Bell Telephone Laboratories or
Bell Labs was originally the research and development arm of the
Bell System[?], developing everything from
telephone switches to specialized coverings for telephone cables, to the
transistor.
In 1925 Walter Gifford (president of AT&T) established the separate entity called Bell Telephone Laboratories Inc., which took over work previously conducted by the research division of Western Electric's engineering department. Bell Labs was 50 percent owned by Western Electric, and 50 percent owned by AT&T.
The work done by Bell Labs was broadly divided into three categories: research, systems engineering and development.

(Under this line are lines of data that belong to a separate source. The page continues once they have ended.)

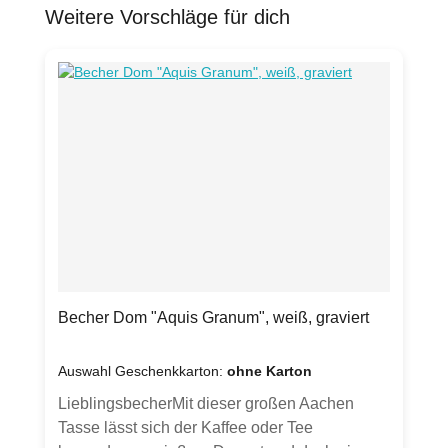
Weitere Vorschläge für dich
Produktgalerie überspringen
Becher Dom "Aquis Granum", weiß, graviert
Auswahl Geschenkkarton:
ohne Karton
LieblingsbecherMit dieser großen Aachen
Tasse lässt sich der Kaffee oder Tee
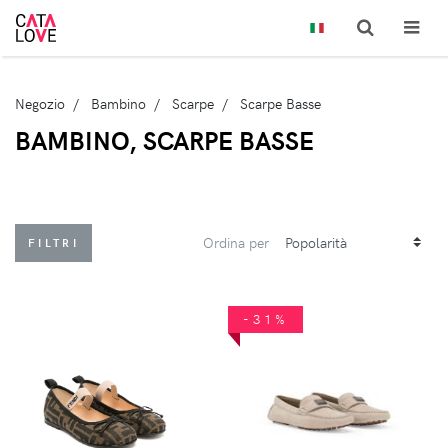
Negozio
Bambino
Scarpe
Scarpe Basse
BAMBINO, SCARPE BASSE
Ordina per
FILTRI
-31%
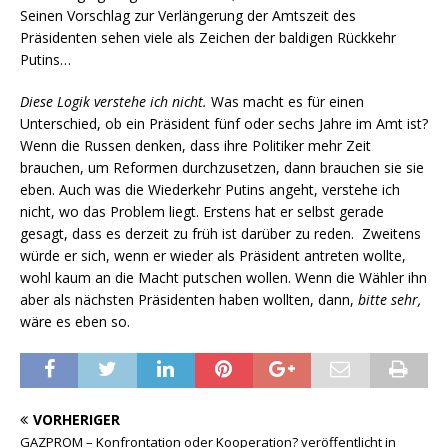
Seinen Vorschlag zur Verlängerung der Amtszeit des
Präsidenten sehen viele als Zeichen der baldigen Rückkehr
Putins…
Diese Logik verstehe ich nicht.
Was macht es für einen
Unterschied, ob ein Präsident fünf oder sechs Jahre im Amt ist?
Wenn die Russen denken, dass ihre Politiker mehr Zeit
brauchen, um Reformen durchzusetzen, dann brauchen sie sie
eben. Auch was die Wiederkehr Putins angeht, verstehe ich
nicht, wo das Problem liegt. Erstens hat er selbst gerade
gesagt, dass es derzeit zu früh ist darüber zu reden. Zweitens
würde er sich, wenn er wieder als Präsident antreten wollte,
wohl kaum an die Macht putschen wollen. Wenn die Wähler ihn
aber als nächsten Präsidenten haben wollten, dann,
bitte sehr,
wäre es eben so.
VORHERIGER
GAZPROM – Konfrontation oder Kooperation? veröffentlicht in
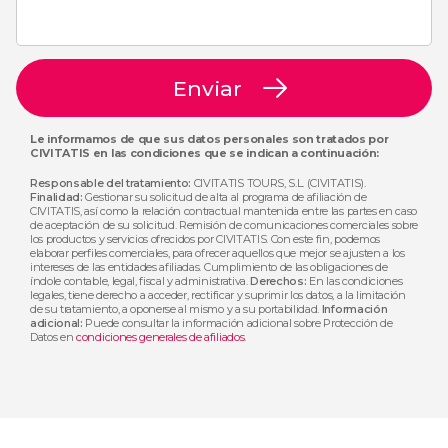
Enviar
Le informamos de que sus datos personales son tratados por
CIVITATIS en las condiciones que se indican a continuación:
Responsable del tratamiento:
CIVITATIS TOURS, S.L. (CIVITATIS).
Finalidad:
Gestionar su solicitud de alta al programa de afiliación de
CIVITATIS, así como la relación contractual mantenida entre las partes en caso
de aceptación de su solicitud. Remisión de comunicaciones comerciales sobre
los productos y servicios ofrecidos por CIVITATIS. Con este fin, podemos
elaborar perfiles comerciales, para ofrecer aquellos que mejor se ajusten a los
intereses de las entidades afiliadas. Cumplimiento de las obligaciones de
índole contable, legal, fiscal y administrativa.
Derechos:
En las condiciones
legales, tiene derecho a acceder, rectificar y suprimir los datos, a la limitación
de su tratamiento, a oponerse al mismo y a su portabilidad.
Información
adicional:
Puede consultar la información adicional sobre Protección de
Datos en
condiciones generales de afiliados
.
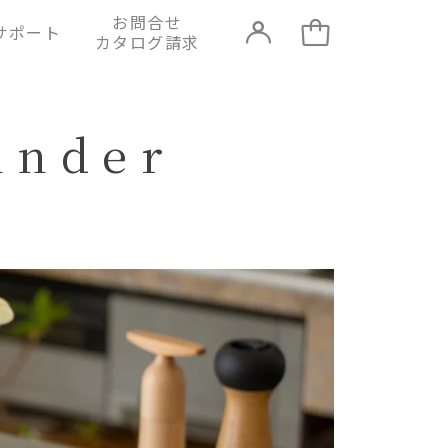
お問合せ
サポート
カタログ請求
inder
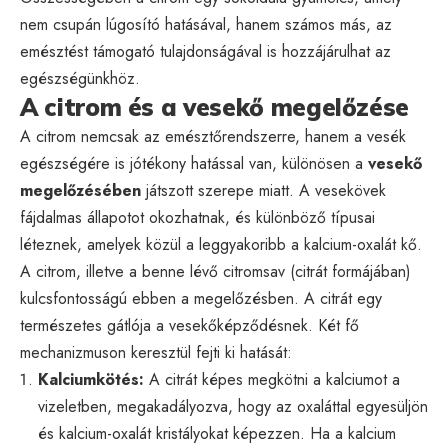
nem csupán lúgosító hatásával, hanem számos más, az
emésztést támogató tulajdonságával is hozzájárulhat az
egészségünkhöz.
A citrom és a vesekő megelőzése
A citrom nemcsak az emésztőrendszerre, hanem a vesék
egészségére is jótékony hatással van, különösen a
vesekő
megelőzésében
játszott szerepe miatt. A vesekövek
fájdalmas állapotot okozhatnak, és különböző típusai
léteznek, amelyek közül a leggyakoribb a kalcium-oxalát kő.
A citrom, illetve a benne lévő citromsav (citrát formájában)
kulcsfontosságú ebben a megelőzésben. A citrát egy
természetes gátlója a vesekőképződésnek. Két fő
mechanizmuson keresztül fejti ki hatását:
Kalciumkötés:
A citrát képes megkötni a kalciumot a
vizeletben, megakadályozva, hogy az oxaláttal egyesüljön
és kalcium-oxalát kristályokat képezzen. Ha a kalcium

Research created the theoretical underpinnings for telecommunications. It covered subjects like mathematics, physics, material sciences, behavioral sciences, computer programming theory, etc.

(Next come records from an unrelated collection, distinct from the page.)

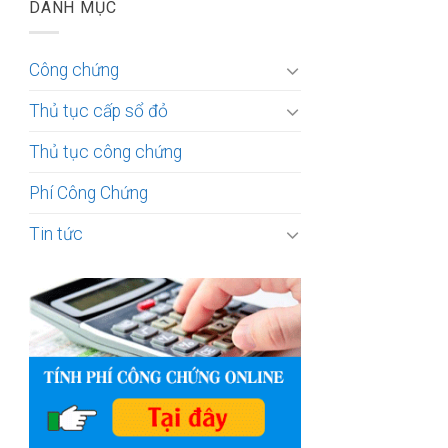
DANH MỤC
Công chứng
Thủ tục cấp sổ đỏ
Thủ tục công chứng
Phí Công Chứng
Tin tức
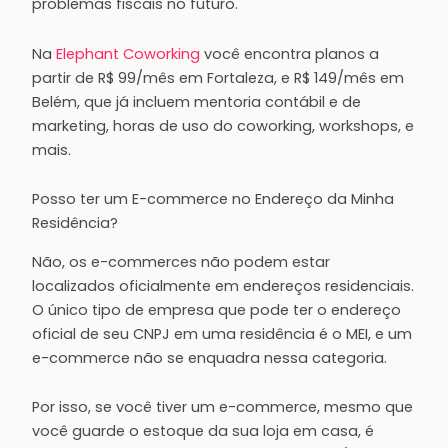
problemas fiscais no futuro.
Na
Elephant Coworking
você encontra planos a
partir de R$ 99/mês em Fortaleza, e R$ 149/mês em
Belém, que já incluem mentoria contábil e de
marketing, horas de uso do coworking, workshops, e
mais.
Posso ter um E-commerce no Endereço da Minha
Residência?
Não, os e-commerces não podem estar
localizados oficialmente em endereços residenciais.
O único tipo de empresa que pode ter o endereço
oficial de seu CNPJ em uma residência é o MEI, e um
e-commerce não se enquadra nessa categoria.
Por isso, se você tiver um e-commerce, mesmo que
você guarde o estoque da sua loja em casa, é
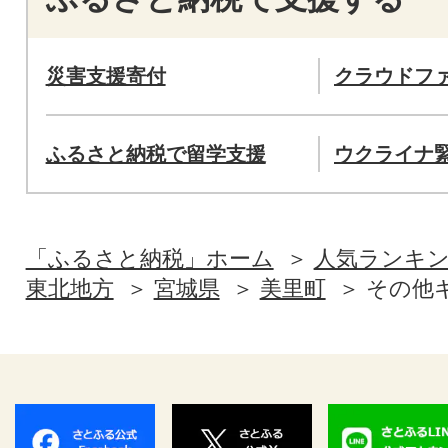
災害支援寄付
クラウドフ
ふるさと納税で留学支援
ウクライナ
「ふるさと納税」ホーム
人気ランキ
東北地方
宮城県
美里町
その他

Systems engineering concerned itself with conceiving the highly complex systems that make up the telecommunication networks.
Development, by far the largest of Bell Labs' activities designed the specific systems -- both hardware and software -- needed to build the Bell System's telecommunications networks.
- In 1933, Karl Jansky in his work for Bell Labs investigating the origins of static on long distance communications, discovered that radio waves were being emitted from the centre of the Galaxy - the founding of Radio astronomy, though Bell did not pursue this, being more focussed on the problems of telecommunications.
- The transistor was invented by Bell Labs in 1947. The people responsible for the discovery, John Bardeen, William Bradford Shockley, and Walter Houser Brattain, won the Nobel Prize in Physics in 1956.
- Claude Shannon, working as a research mathematician, published "The Mathematical Theory of Communication" (1948) in the Bell System Technical Journal, which in part built on earlier work in information theory at Bell Labs by Nyquist and Hartley.
- Bell Labs developed the photovoltaic cell[?].
- Bell Labs was also the original home to the UNIX operating system and the C programming language, developed by Brian Kernighan, Dennis Ritchie, and Ken Thompson in the early 1970s, as well as the C++ programming language developed by Bjarne Stroustrup in the 1980s.
In 1996 AT&T spun off Bell Labs, along with most of its equipment-manufacturing business, into a new company named Lucent Technologies. AT&T retained a smaller number of researchers to form AT&T Laboratories[?].
Bell Labs is currently located in Murray Hill, New Jersey.